Your copy of the data should match it exactly, leaving out only the pictures.

(Data excerpts)
-*-

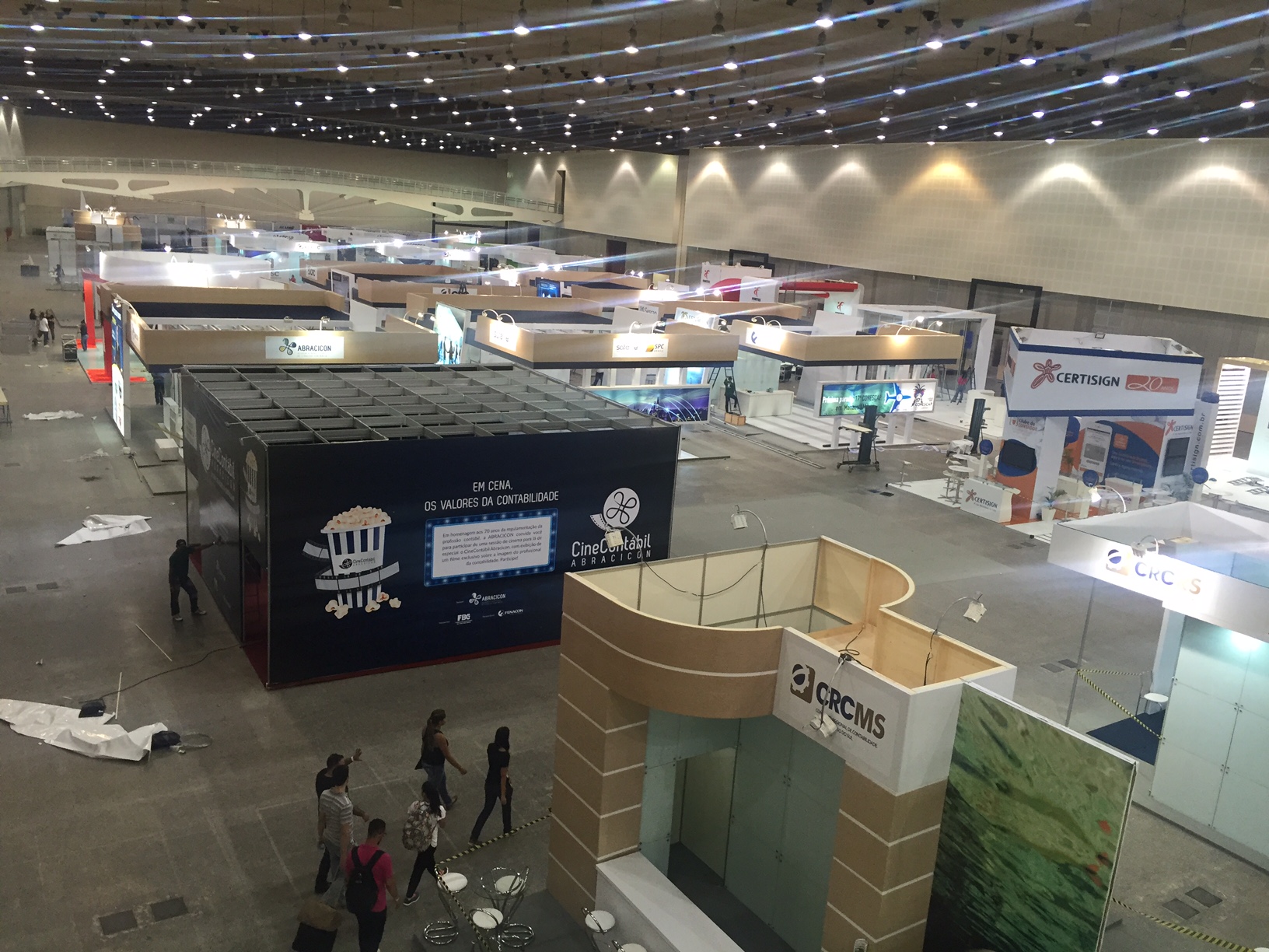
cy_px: 476
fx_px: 1063
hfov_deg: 61.7
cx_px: 634
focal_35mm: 29
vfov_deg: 48.2
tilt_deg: -14.2
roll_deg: -5.9
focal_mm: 4.15
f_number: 2.2
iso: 50
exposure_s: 1/30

-*-

▶ _Output for this exercise_
cy_px: 476
fx_px: 1063
hfov_deg: 61.7
cx_px: 634
focal_35mm: 29
vfov_deg: 48.2
tilt_deg: -14.2
roll_deg: -5.9
focal_mm: 4.15
f_number: 2.2
iso: 50
exposure_s: 1/30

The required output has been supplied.